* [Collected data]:
* * *

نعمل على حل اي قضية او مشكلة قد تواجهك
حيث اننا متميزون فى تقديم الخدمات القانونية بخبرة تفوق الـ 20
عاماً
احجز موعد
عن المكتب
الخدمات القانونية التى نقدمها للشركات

* * *

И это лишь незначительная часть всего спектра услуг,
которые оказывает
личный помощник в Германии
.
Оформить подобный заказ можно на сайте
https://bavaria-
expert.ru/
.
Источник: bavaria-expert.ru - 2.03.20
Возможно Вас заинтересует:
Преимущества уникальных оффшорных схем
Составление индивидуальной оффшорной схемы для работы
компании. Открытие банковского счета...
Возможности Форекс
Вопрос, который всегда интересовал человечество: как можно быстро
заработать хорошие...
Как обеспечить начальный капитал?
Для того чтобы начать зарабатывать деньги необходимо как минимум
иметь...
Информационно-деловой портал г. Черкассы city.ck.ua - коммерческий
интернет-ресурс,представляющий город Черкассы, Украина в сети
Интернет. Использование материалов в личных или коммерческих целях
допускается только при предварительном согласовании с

* * *

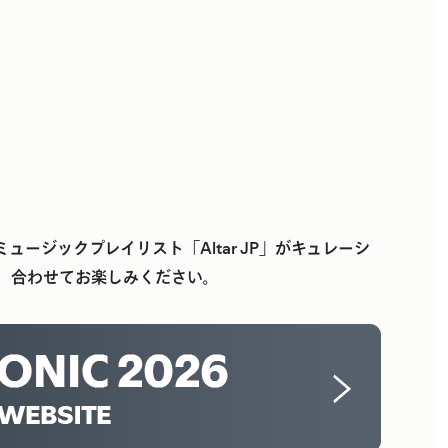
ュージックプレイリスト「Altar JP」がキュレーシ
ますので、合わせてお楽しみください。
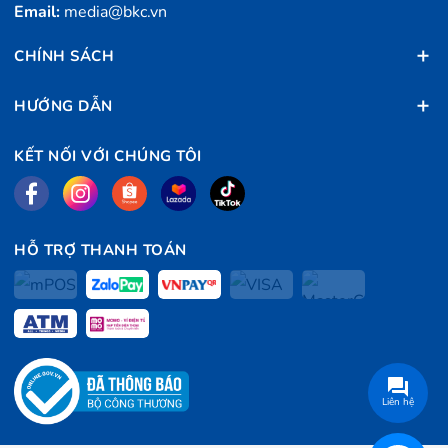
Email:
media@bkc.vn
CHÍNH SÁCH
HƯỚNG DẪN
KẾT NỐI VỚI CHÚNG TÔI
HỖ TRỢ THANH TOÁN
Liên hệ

* * *

* [INSTRUCTION]: What is the number of lines in these records that contain "القانونية"? Reply with the number only.

* [ANSWER SECTION]: 2